É correto dizer que nosso potencial físico natural está muito além do que nós nos limitamos a fazer. É a nossa condição física e mental que nos previne de acessar essa habilidade natural. Consequentemente, não é tão difícil adquirir habilidades e técnicas que irão nos levar a explorar esse talento, mas de preferência nos livrando de nossas próprias restrições. Não se trata de um aumento regular, mas uma diminuição regular. Nós só precisamos libertar nossas mentes para obter nosso potencial. Nós precisamos eliminar nossos medos para despertar nossa habilidade natural e graça. Tanto mentalmente quanto fisicamente, a prática da nossa Arte demanda que nós estejamos totalmente focados naquele momento e livres de limitações anteriores. E é nesse momento de pura prática que nós podemos começar a superar nossa fear reactivity, estando atento a ela e livrando-nos de seus padrões.
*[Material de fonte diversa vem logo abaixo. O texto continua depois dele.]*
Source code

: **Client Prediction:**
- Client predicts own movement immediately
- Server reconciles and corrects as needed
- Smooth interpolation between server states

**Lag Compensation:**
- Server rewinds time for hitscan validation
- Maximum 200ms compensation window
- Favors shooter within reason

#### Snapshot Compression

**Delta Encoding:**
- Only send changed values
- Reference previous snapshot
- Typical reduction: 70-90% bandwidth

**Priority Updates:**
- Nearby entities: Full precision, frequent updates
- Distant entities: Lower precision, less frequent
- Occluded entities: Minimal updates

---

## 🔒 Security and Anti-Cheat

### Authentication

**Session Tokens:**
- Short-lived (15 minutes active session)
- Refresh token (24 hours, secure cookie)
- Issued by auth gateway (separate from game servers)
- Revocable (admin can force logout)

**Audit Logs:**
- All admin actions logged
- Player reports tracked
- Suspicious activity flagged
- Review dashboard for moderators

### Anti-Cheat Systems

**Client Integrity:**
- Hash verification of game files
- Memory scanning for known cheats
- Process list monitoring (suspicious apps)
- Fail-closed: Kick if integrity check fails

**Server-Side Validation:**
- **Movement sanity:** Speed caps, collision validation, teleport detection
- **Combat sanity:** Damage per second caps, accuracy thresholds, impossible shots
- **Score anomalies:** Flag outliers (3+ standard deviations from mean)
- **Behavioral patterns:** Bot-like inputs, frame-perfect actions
Tudo faz parte de um processo. Observe a si mesmo. Repare nas dúvidas, nos receios, nos pensamentos negativos, e na tensão de seu corpo enquanto você se move. Repare que todas essas coisas são escolhas que você pode fazer. Tensão é uma escolha. Faça um teste. Faça um rápido auto-diagnóstico de seu corpo e você irá notar que alguns músculos estão desnecessariamente tensos: agora escolha relaxar esses músculos. Fácil, uma vez que você está ciente de onde a tensão está. O truque está em fazer com que isso se torne cada vez mais natural, e nós podemos facilitar isso estando cientes durante a prática. Dessa maneira nós aprendemos a escolher nossas ações e respostas ao invés de simplesmente sermos produtos de nossas reações. Daí vem a habilidade de alcançar o seu verdadeiro potencial, e daí vem a maestria. É aí que vive o FLOW.

Quanto mais você é capaz de focar sua atenção para onde você está, naquilo que você está fazendo, menos energia e pensamentos você dará ao medo. Tudo que restará é a pura e completa ação. Esse conceito tem muitos nomes através de várias culturas e filosofias – mas novamente, é o nome que outra pessoa deu a uma coisa que nao é sua. Pratique, experimente, explore isso; então você descobrirá que você não precisa ter um nome pra isso.

O medo é uma coisa estática, ele não existe no movimento. Imagine uma trilha na selva à noite. Você caminha pela trilha cuidadosamente, sua mente imagina um ataque repentino de uma cobra ou aranha que desce da folhagem acima; aí vem o medo, e ele cresce a cada passo que você dá. Entretanto, imagine o que acontece quando a cobra aparece realmente – você reage instantaneamente, seu corpo e mente assimilam o momento num esforço combinado para escapar do raio de ataque: o reflexo instintivo. Neste exato momento, o medo não existe. Todo o seu pensamento está voltado para a fuga, para o escape. O medo existe antes do ataque, e ele com certeza voltará após o ataque (se você for rápido o bastante, é claro), mas naquele breve momento o medo não existe.

Uma coisa fascinante é que por quase todo o tempo que você esteve na trilha, se sentindo apavorado, você esteve completamente seguro e não foi atacado. Por um breve período em que você estava realmente sendo atacado, o medo não existia mais. Tanto esportistas entusiastas de várias disciplinas quanto sobreviventes de situações extremas atestam a mesma coisa: nos momentos de grande pressão e necessidade, a ansiedade dá lugar às nossas habilidades escondidas (aparentemente sobre-humanas) para elas tomarem o comando. Nós nos movemos através do medo, e ele perde seu poder contra nós.

Agora imagine como seria expandir o momento de no-fear (não-medo) de maneira que ele se propague em todo o percurso. O estado resultante é de permanente cautela e prontidão, mas que não exige esforço ou paranóia; aliás, é exatamente o contrário da paranóia. É um estado de movimentos graciosos e eficientes, livre de fear-reactivity, de tensões musculares residuais e em harmonia com os pensamentos ao invés de conflito com os mesmos. Essa é a nossa verdadeira natureza, aquela que repousa escondida na maior parte de nossas vidas, aguardando o momento em que nós aprendemos a mover-nos diante do medo.

Você irá descobrir até mesmo que, sem medo, a trilha na selva escura se torna uma agradável experiência.